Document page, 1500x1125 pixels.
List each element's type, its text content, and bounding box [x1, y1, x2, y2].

━━━━

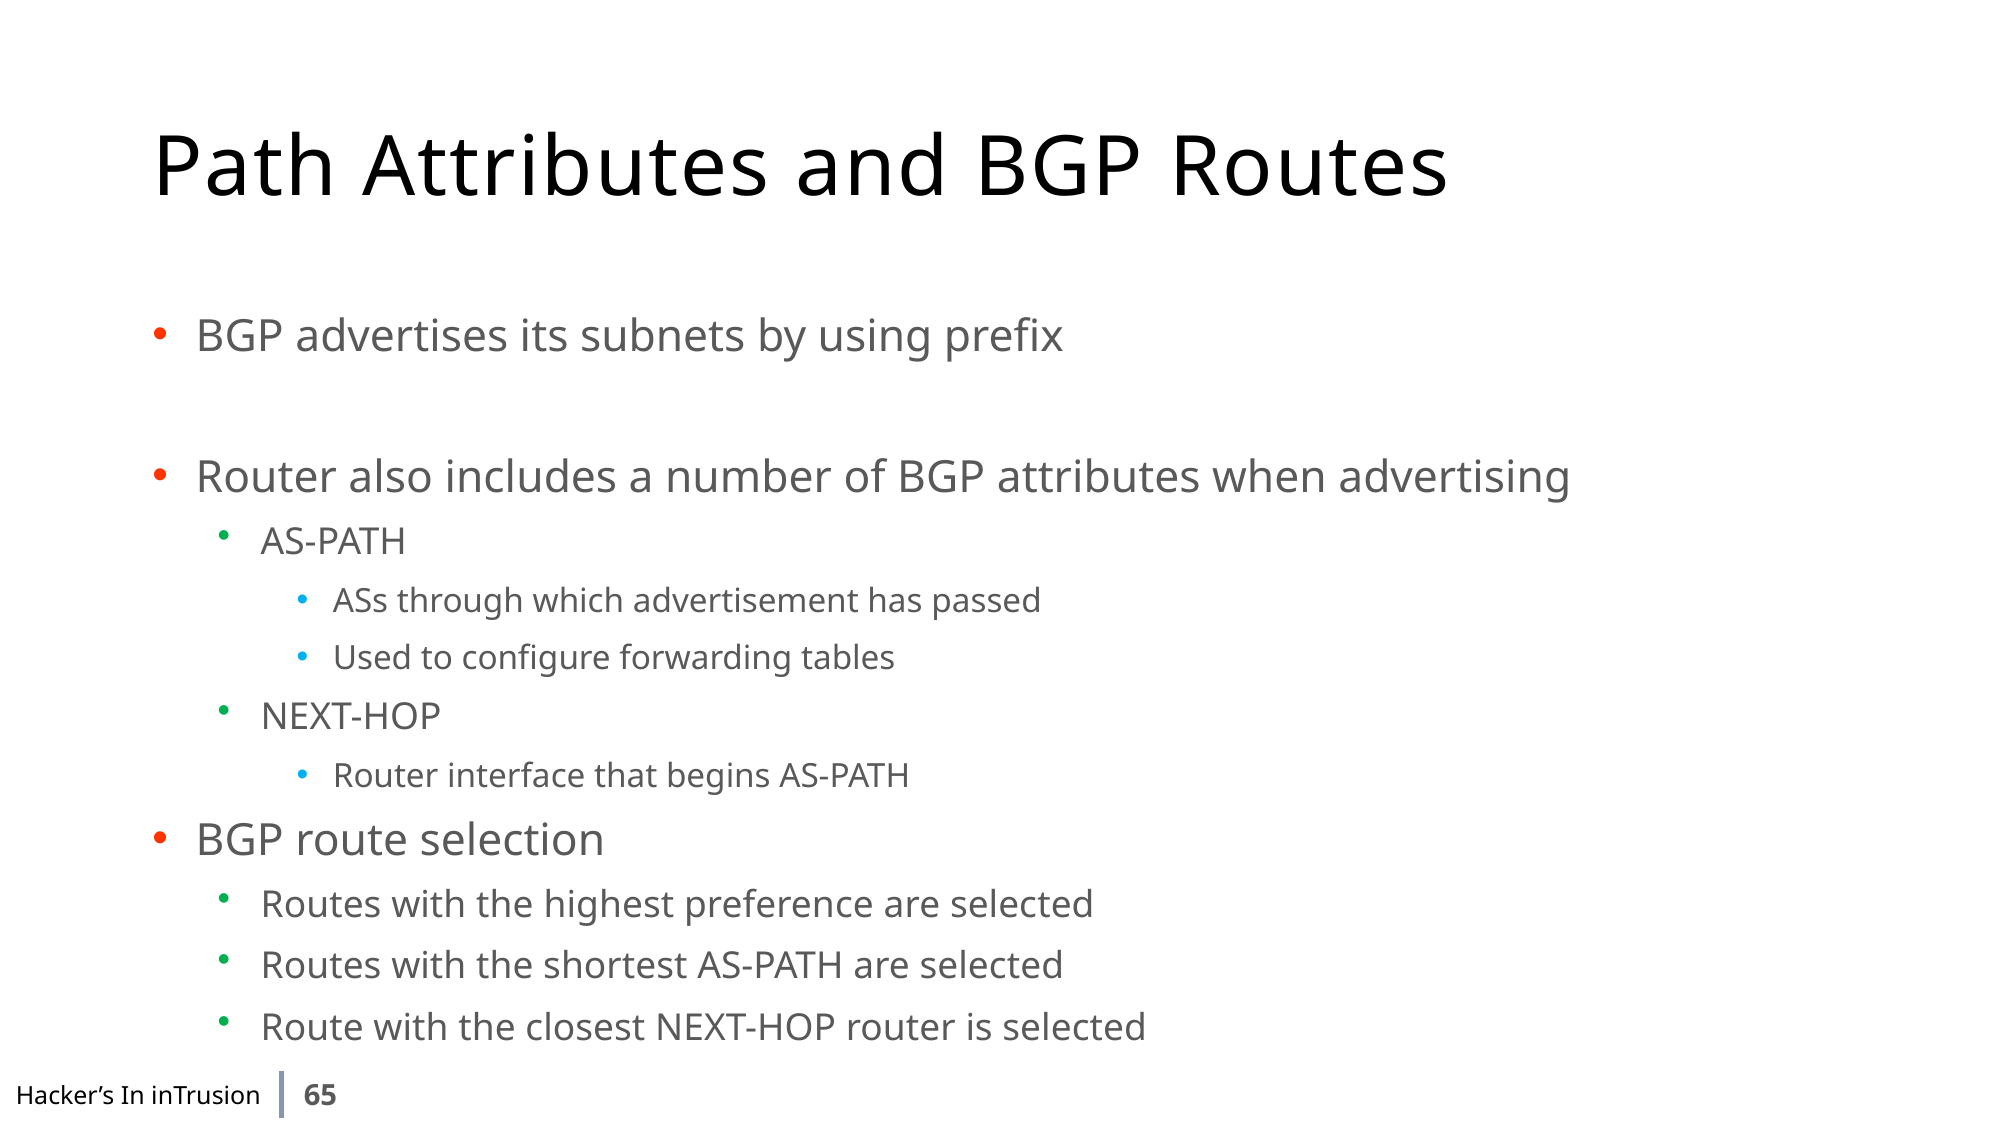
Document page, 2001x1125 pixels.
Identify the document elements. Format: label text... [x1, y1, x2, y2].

━━━━

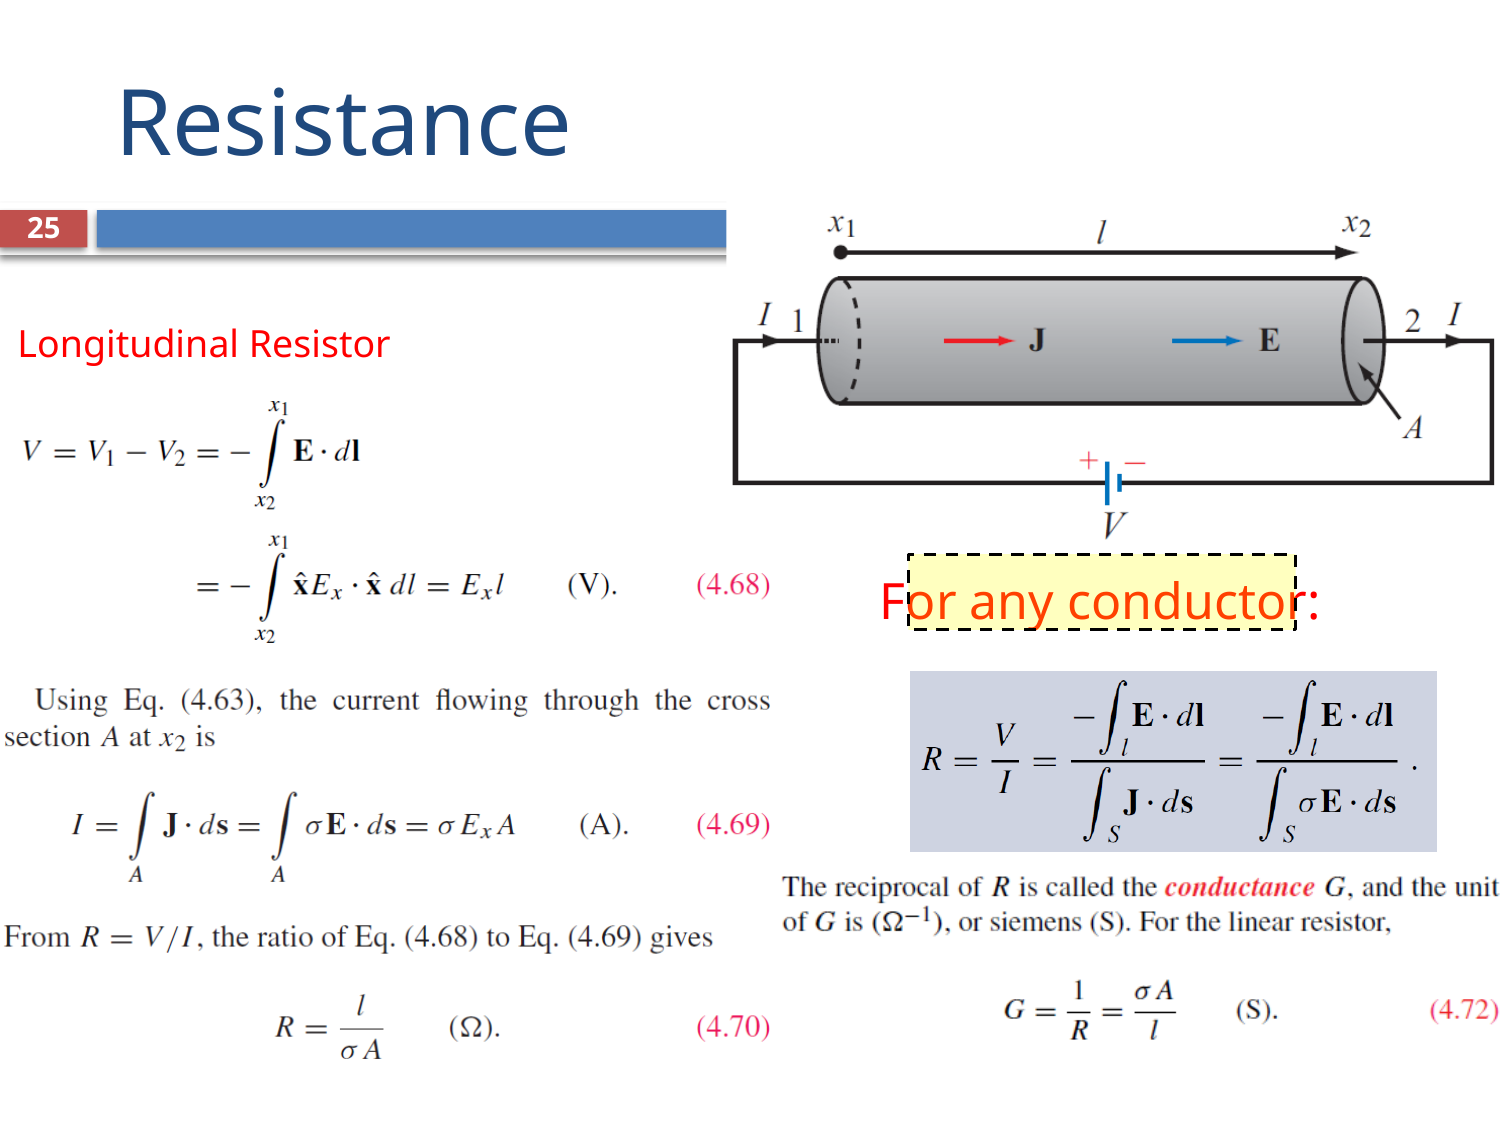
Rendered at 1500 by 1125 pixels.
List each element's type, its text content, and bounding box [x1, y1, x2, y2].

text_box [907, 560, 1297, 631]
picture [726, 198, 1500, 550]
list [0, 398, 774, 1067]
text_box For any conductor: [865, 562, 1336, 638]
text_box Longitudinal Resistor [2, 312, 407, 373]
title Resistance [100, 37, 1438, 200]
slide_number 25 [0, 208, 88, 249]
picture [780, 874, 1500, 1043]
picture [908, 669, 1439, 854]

━━━━

Job
Among the lines of the preceding data, which ones hold the word "page"? List them.

The completed task
Document page, 1500x1125 pixels.
Document page, 2001x1125 pixels.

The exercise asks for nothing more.